When a line contains the string "зуба", it counts once; give the total of such lines in the entries below and nothing else.

═════ Dataset entries

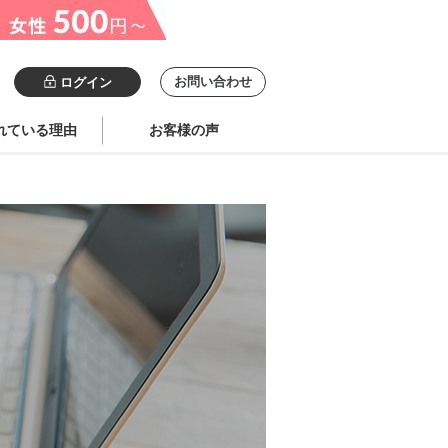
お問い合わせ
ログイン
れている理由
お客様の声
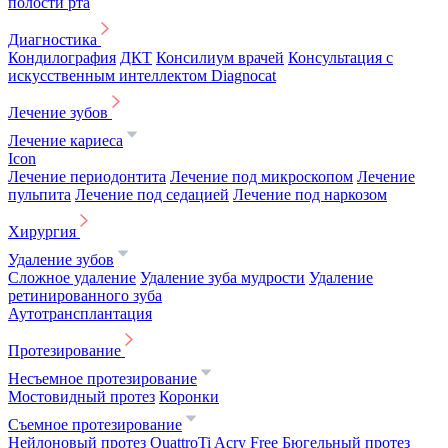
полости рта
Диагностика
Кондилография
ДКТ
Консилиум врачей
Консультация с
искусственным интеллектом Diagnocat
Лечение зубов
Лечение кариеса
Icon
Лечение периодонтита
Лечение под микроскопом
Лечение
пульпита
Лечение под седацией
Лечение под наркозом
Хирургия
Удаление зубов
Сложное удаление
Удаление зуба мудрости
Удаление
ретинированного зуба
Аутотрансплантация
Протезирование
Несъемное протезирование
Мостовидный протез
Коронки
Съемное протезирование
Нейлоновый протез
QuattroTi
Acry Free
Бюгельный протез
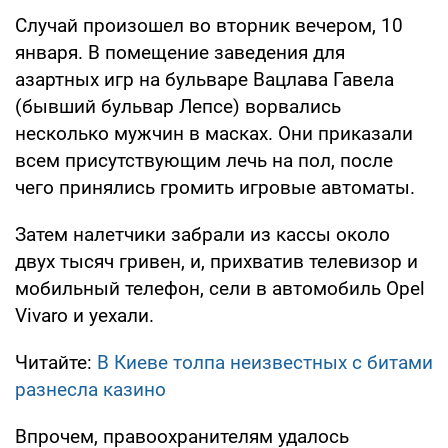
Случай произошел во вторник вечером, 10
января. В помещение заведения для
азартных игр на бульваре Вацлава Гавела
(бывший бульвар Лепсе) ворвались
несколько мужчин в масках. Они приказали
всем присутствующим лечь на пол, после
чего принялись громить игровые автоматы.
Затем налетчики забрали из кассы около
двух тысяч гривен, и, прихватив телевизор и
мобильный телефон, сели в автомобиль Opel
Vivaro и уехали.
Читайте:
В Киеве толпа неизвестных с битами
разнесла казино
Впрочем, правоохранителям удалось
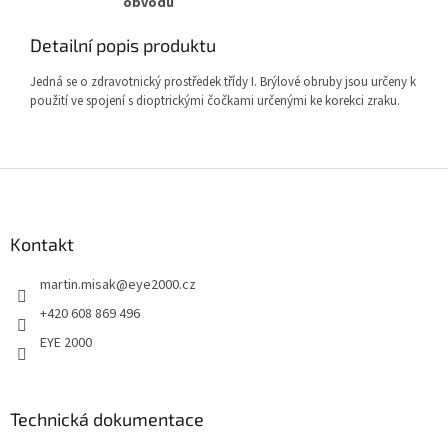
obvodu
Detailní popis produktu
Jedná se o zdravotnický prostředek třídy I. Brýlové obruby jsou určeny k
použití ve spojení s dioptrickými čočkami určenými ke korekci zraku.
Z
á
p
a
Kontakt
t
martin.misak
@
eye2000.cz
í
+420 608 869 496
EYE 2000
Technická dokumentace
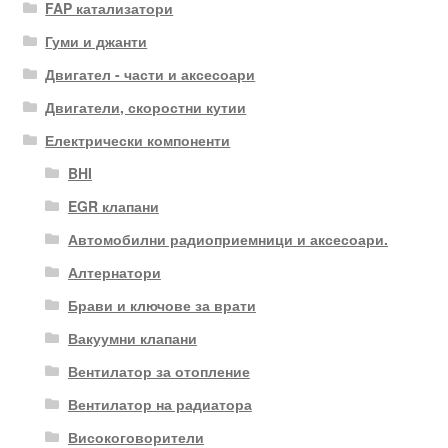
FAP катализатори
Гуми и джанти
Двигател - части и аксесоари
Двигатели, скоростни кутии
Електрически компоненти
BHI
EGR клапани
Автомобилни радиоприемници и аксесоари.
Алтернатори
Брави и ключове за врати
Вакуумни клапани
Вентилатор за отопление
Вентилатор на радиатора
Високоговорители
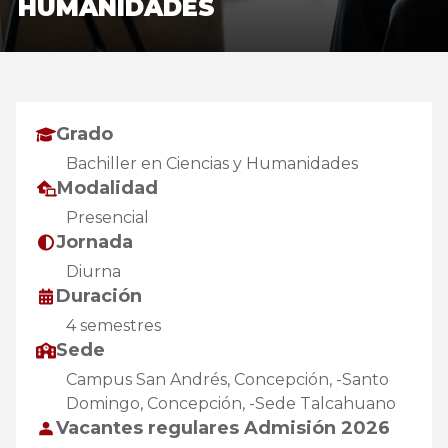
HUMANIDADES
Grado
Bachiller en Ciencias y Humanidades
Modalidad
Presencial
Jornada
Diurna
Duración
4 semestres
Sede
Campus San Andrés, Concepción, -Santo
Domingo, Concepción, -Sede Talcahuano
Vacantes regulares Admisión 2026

══════════
═════ Dataset entries

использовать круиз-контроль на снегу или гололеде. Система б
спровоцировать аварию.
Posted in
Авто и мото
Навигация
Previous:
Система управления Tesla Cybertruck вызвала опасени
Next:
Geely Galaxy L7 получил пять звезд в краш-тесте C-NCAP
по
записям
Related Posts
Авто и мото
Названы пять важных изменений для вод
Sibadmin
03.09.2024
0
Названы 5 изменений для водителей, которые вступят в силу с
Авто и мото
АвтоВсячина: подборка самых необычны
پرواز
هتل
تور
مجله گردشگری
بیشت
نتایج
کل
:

══════════

• Completed exercise:
2